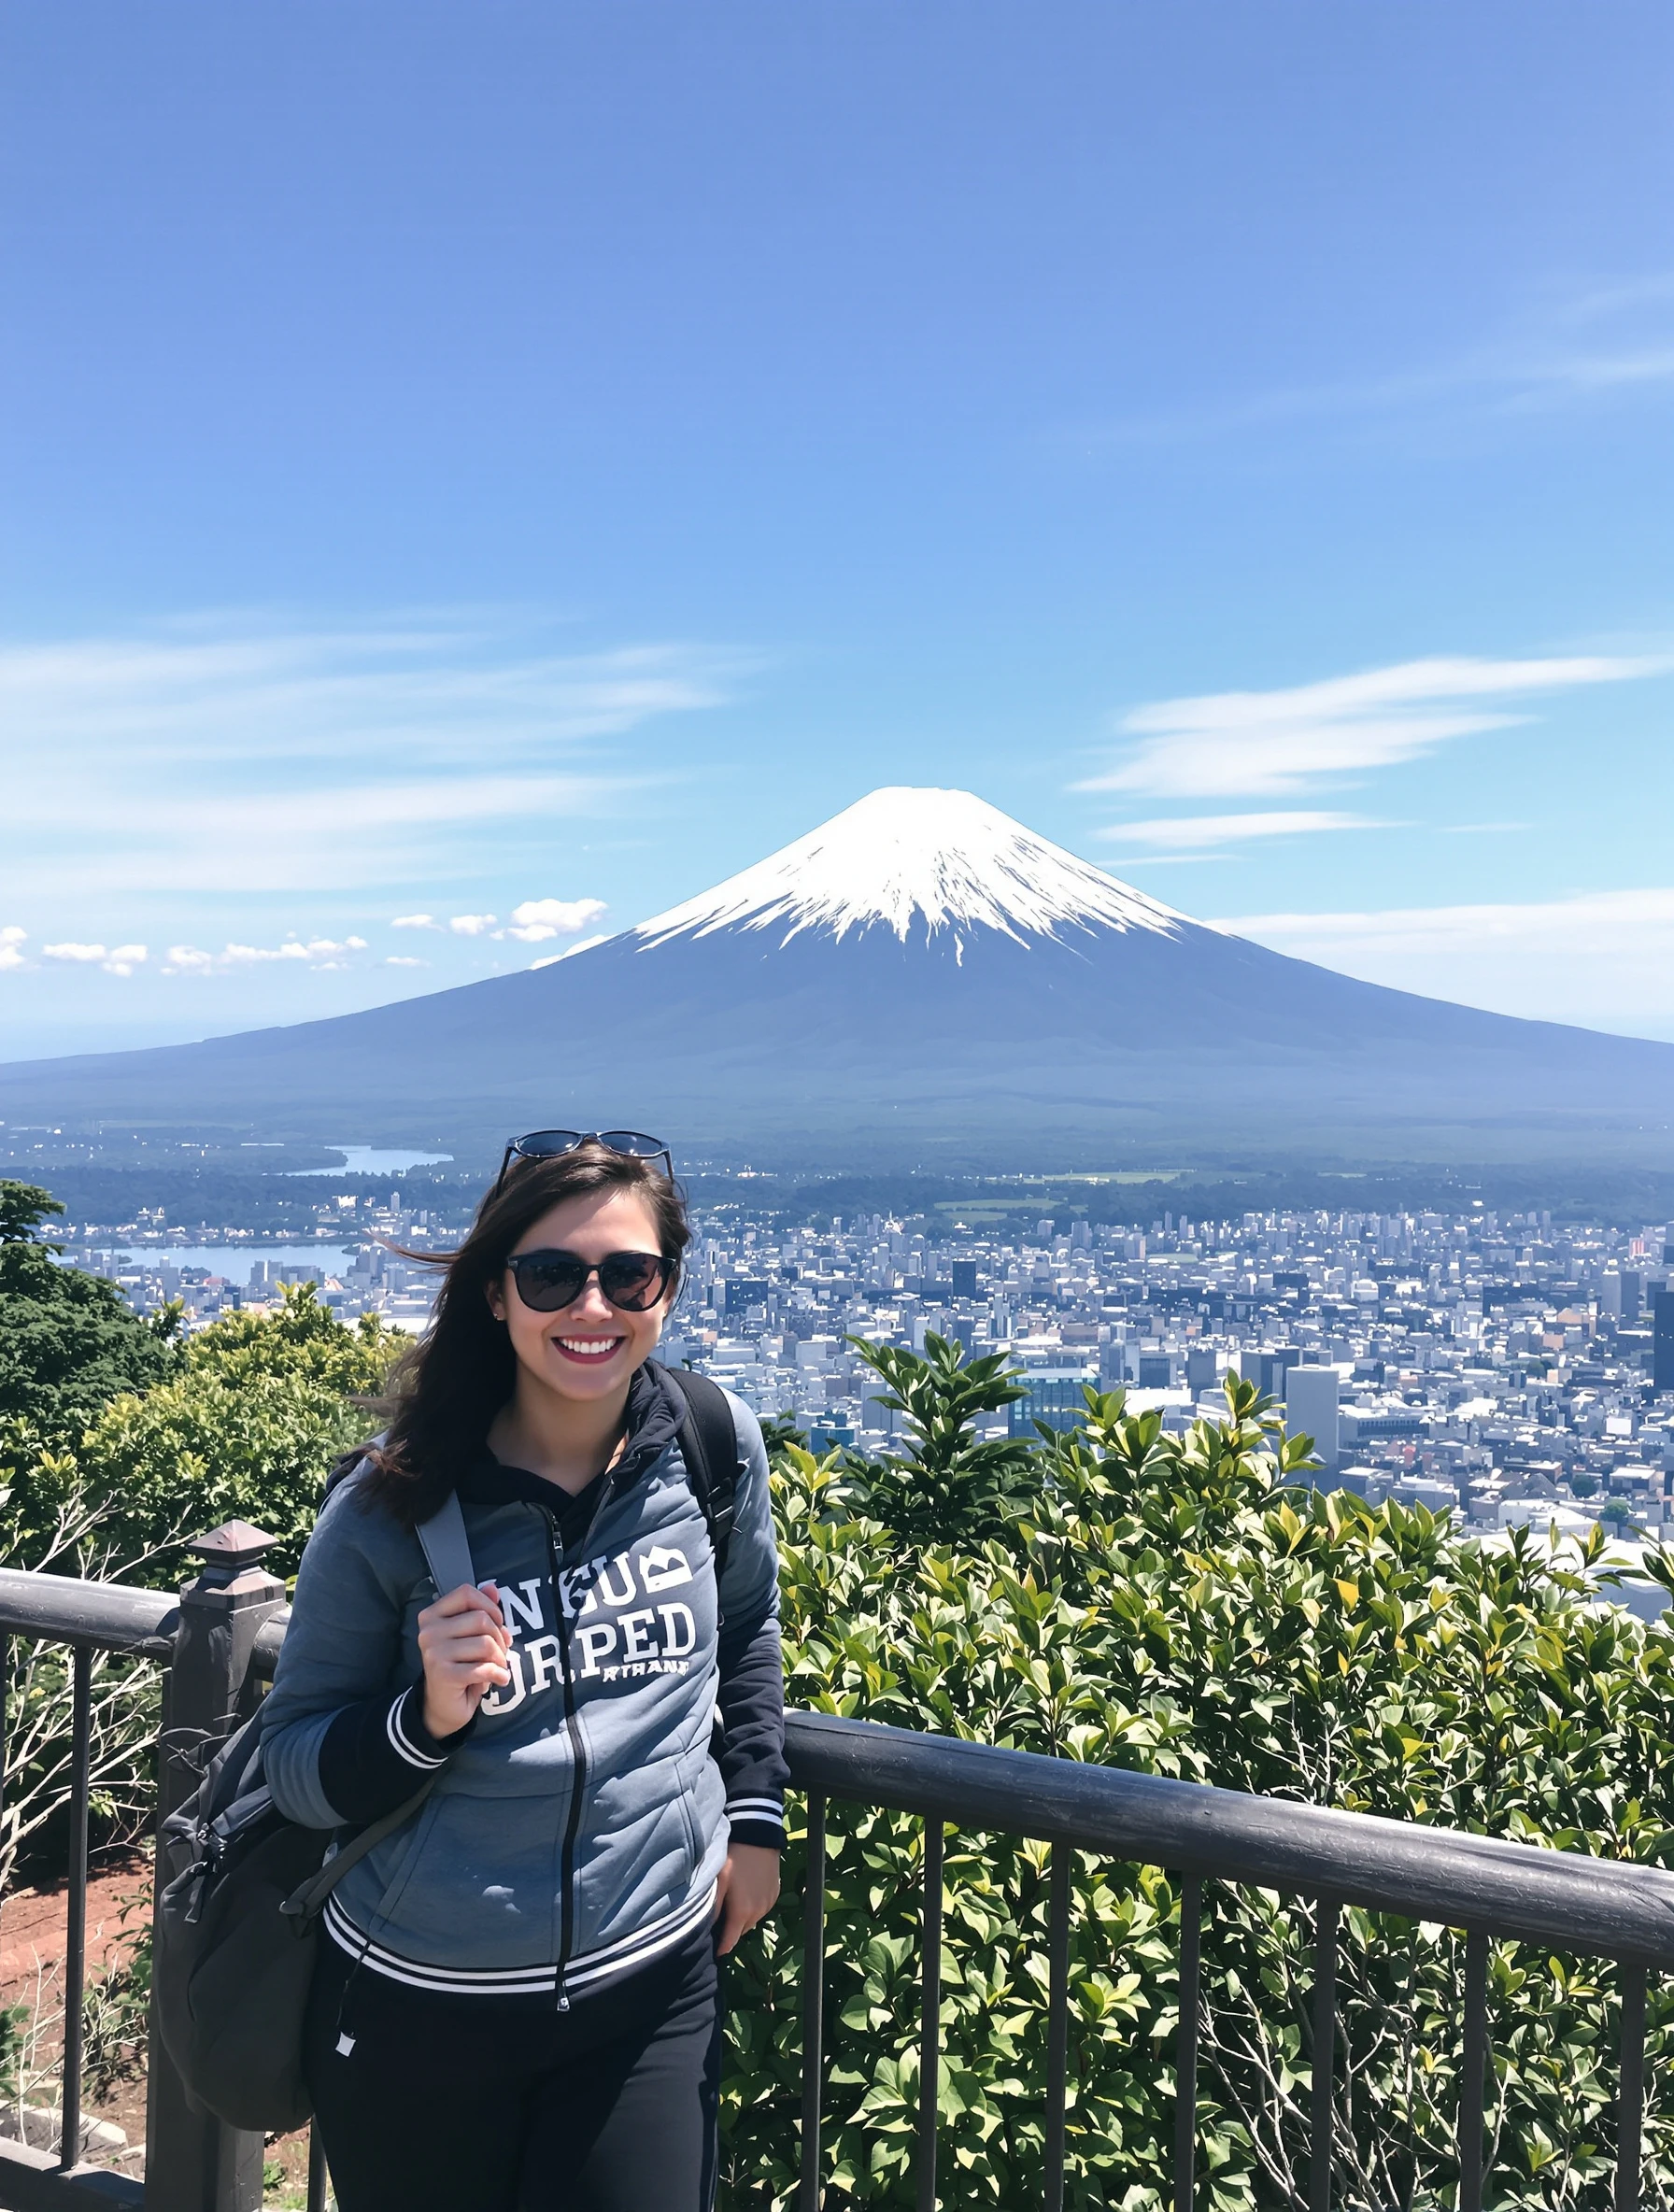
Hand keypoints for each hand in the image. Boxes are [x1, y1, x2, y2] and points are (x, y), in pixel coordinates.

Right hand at [417, 1581, 509, 1737]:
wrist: (442, 1706)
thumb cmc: (459, 1665)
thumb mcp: (470, 1635)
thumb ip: (481, 1609)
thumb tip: (492, 1587)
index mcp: (432, 1615)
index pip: (466, 1593)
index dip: (490, 1607)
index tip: (497, 1624)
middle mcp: (428, 1631)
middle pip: (481, 1619)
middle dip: (499, 1637)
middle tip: (500, 1653)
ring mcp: (434, 1653)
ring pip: (486, 1644)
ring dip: (501, 1658)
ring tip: (498, 1667)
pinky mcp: (443, 1675)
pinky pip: (484, 1668)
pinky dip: (499, 1674)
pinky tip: (500, 1679)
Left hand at [712, 1841, 780, 1954]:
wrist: (759, 1837)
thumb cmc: (734, 1858)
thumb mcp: (718, 1880)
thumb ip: (712, 1907)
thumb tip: (704, 1928)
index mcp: (741, 1913)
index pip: (729, 1943)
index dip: (719, 1948)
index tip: (710, 1950)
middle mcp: (758, 1913)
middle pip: (740, 1932)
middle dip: (729, 1930)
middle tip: (718, 1919)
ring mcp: (768, 1905)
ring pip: (751, 1921)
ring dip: (741, 1918)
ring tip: (731, 1903)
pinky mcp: (775, 1895)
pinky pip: (761, 1909)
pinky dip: (752, 1907)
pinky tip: (745, 1892)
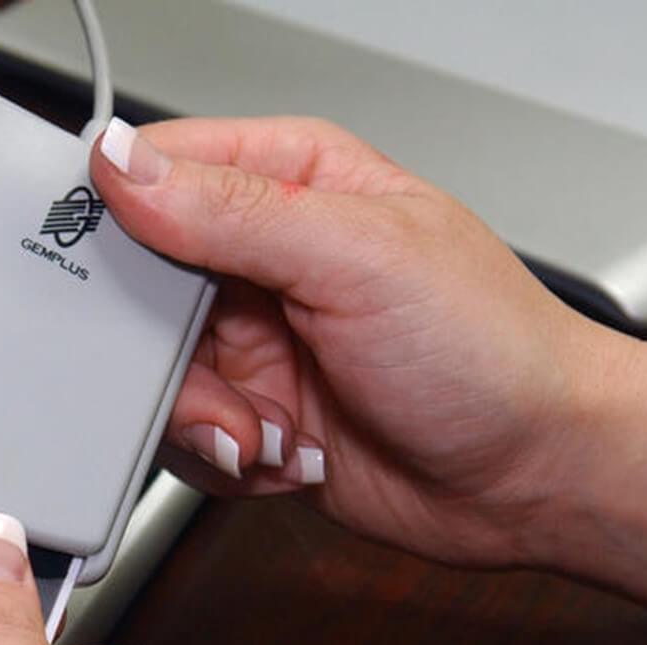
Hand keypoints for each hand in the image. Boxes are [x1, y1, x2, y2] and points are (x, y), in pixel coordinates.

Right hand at [92, 116, 646, 638]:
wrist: (537, 477)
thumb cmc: (493, 351)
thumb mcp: (358, 257)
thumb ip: (232, 210)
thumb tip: (124, 164)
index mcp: (292, 182)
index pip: (157, 170)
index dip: (112, 216)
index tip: (109, 272)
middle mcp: (265, 259)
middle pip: (135, 286)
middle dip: (161, 350)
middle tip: (211, 373)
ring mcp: (258, 343)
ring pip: (153, 375)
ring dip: (203, 416)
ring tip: (269, 428)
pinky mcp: (256, 417)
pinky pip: (183, 439)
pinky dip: (225, 458)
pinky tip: (286, 454)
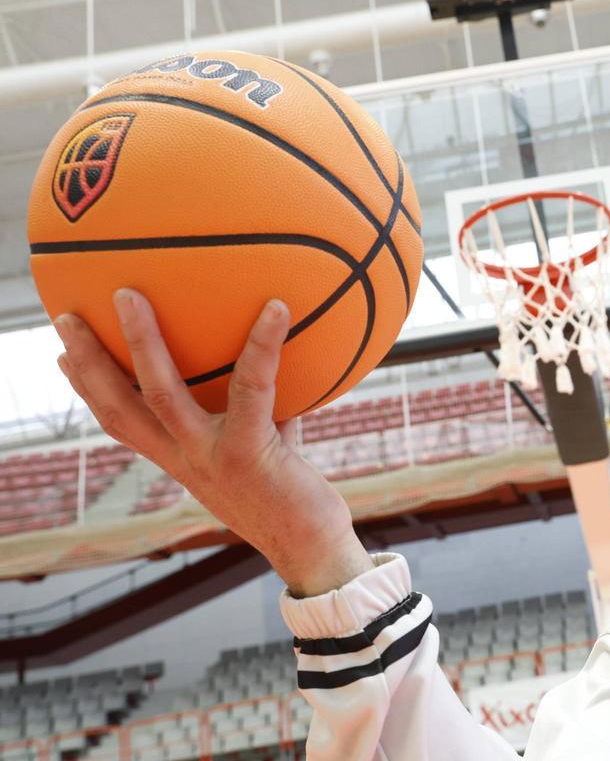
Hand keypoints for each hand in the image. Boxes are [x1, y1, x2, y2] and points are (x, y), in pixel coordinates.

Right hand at [54, 289, 374, 597]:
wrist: (312, 549)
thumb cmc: (293, 493)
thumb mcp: (266, 445)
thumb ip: (262, 408)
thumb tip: (273, 356)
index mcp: (180, 459)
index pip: (122, 424)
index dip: (89, 390)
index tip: (62, 356)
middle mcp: (185, 459)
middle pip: (118, 407)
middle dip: (88, 361)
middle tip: (66, 315)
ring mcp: (211, 457)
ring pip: (160, 393)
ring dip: (142, 342)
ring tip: (128, 295)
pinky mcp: (249, 453)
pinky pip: (253, 389)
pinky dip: (263, 345)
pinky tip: (277, 308)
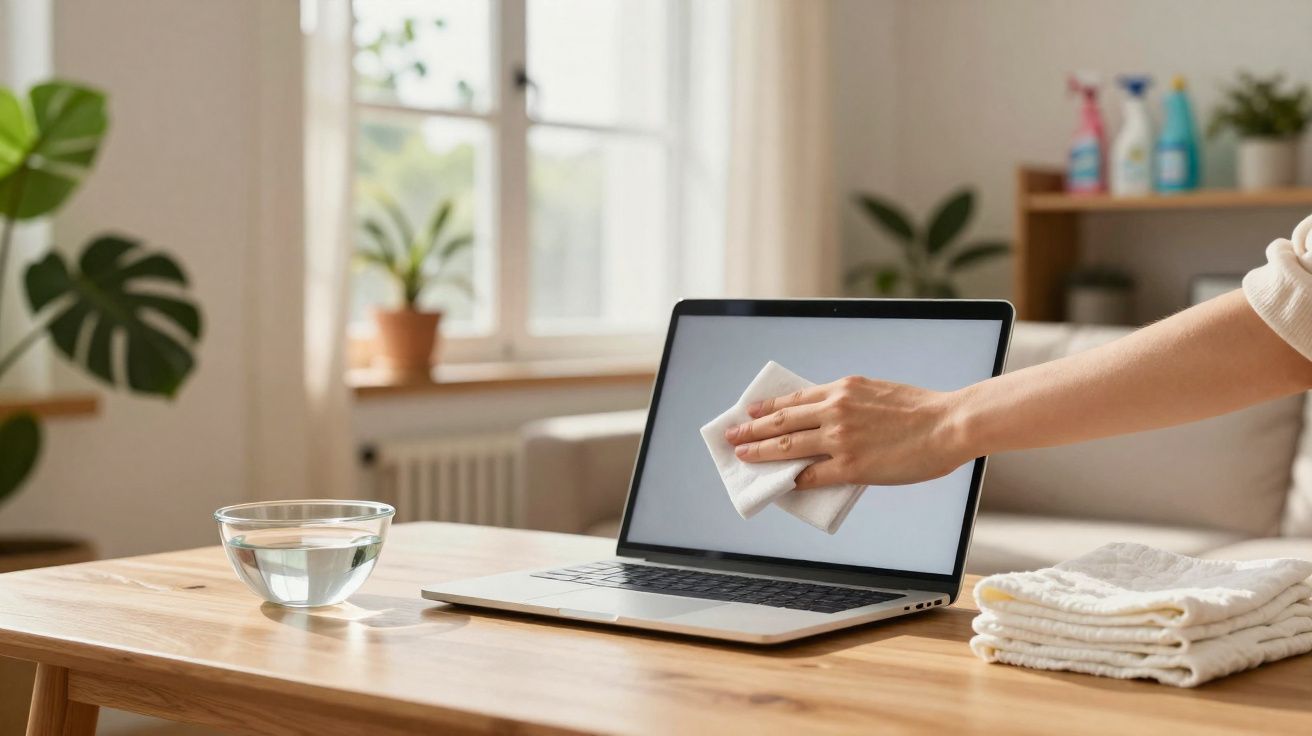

### TASK TO CARRY OUT
Before copying, set the pictures aside; then reproduce each entry above exactly.

### EXPECTED OUTPUT
Hand keypoints for each hand in the image. Boxes are [x1, y1, x2, y2] and points are (x, y), in pixel coordinates.

Right hand at [417, 1581, 509, 1737]:
wrist: (442, 1706)
thumb cmc: (459, 1665)
thumb mcp: (470, 1635)
thumb ip: (481, 1609)
thumb tip: (492, 1587)
index mcp: (432, 1615)
index pip: (466, 1593)
index dip: (490, 1607)
index tip: (497, 1624)
middle mcp: (428, 1631)
middle pip: (481, 1619)
middle dip: (499, 1637)
middle tip: (500, 1653)
ring mcp: (434, 1653)
ring pip: (486, 1644)
ring dip: (501, 1658)
ring tip: (498, 1667)
pinky mcp: (443, 1675)
pinky pip: (484, 1668)
pinky dip: (499, 1674)
pinky tip: (500, 1679)
Left hand at [712, 1841, 780, 1954]:
wrist: (759, 1837)
thumb cmc: (734, 1858)
thumb mcp: (718, 1880)
thumb ip: (712, 1907)
thumb tip: (704, 1928)
index mcp: (741, 1913)
index pip: (729, 1943)
index dip: (719, 1948)
index tip: (710, 1950)
middle mcp: (758, 1913)
middle pip: (740, 1932)
middle dip: (729, 1930)
middle tip: (718, 1919)
ring mcp: (768, 1905)
ring pip: (751, 1921)
ring dip: (741, 1918)
ring tip: (731, 1903)
pinky mcp: (775, 1895)
pinky pip: (761, 1909)
pinky dip: (752, 1907)
pinky tip: (745, 1892)
Hand keypoints for each hand in the image. Boxes are [x1, y1, x2, y2] and points are (x, y), in pixel coordinates.

Right hand at [92, 116, 646, 638]:
wrist: (537, 477)
thumb cmc: (493, 351)
thumb mcp: (358, 257)
thumb ip: (232, 210)
thumb tip: (124, 164)
index mcp: (292, 182)
index pip: (157, 170)
index dip: (112, 216)
index tip: (109, 272)
middle mcp: (265, 259)
middle pip: (135, 286)
middle dip: (161, 350)
middle tip: (211, 373)
ring mcp: (258, 343)
ring pip: (153, 375)
ring dip: (203, 416)
ring tip: (269, 428)
pinky mcp: (256, 417)
pinky pip: (183, 439)
pinky dip: (225, 458)
pinky tip: (286, 454)
Hand keypoints for each hand in the image. Boxes are [x1, y1, x2, y2] and points are (x, y), in pixel coordinates.

Right hand at [54, 289, 374, 597]:
wrist: (312, 549)
thumb cmc: (293, 493)
thumb mcp: (266, 445)
thumb ip: (262, 408)
thumb tip: (273, 356)
index mcp: (180, 459)
index pip: (122, 424)
index dip: (89, 390)
index tip: (62, 356)
middle mcp: (185, 459)
middle pip: (118, 407)
middle dip: (88, 361)
middle tip: (66, 315)
ring mcp: (211, 457)
ring pip: (160, 393)
ring dip: (142, 342)
ring tip: (128, 295)
pinky mcp: (249, 453)
pinky pip: (253, 389)
pinky dip: (263, 345)
pinky tip: (277, 308)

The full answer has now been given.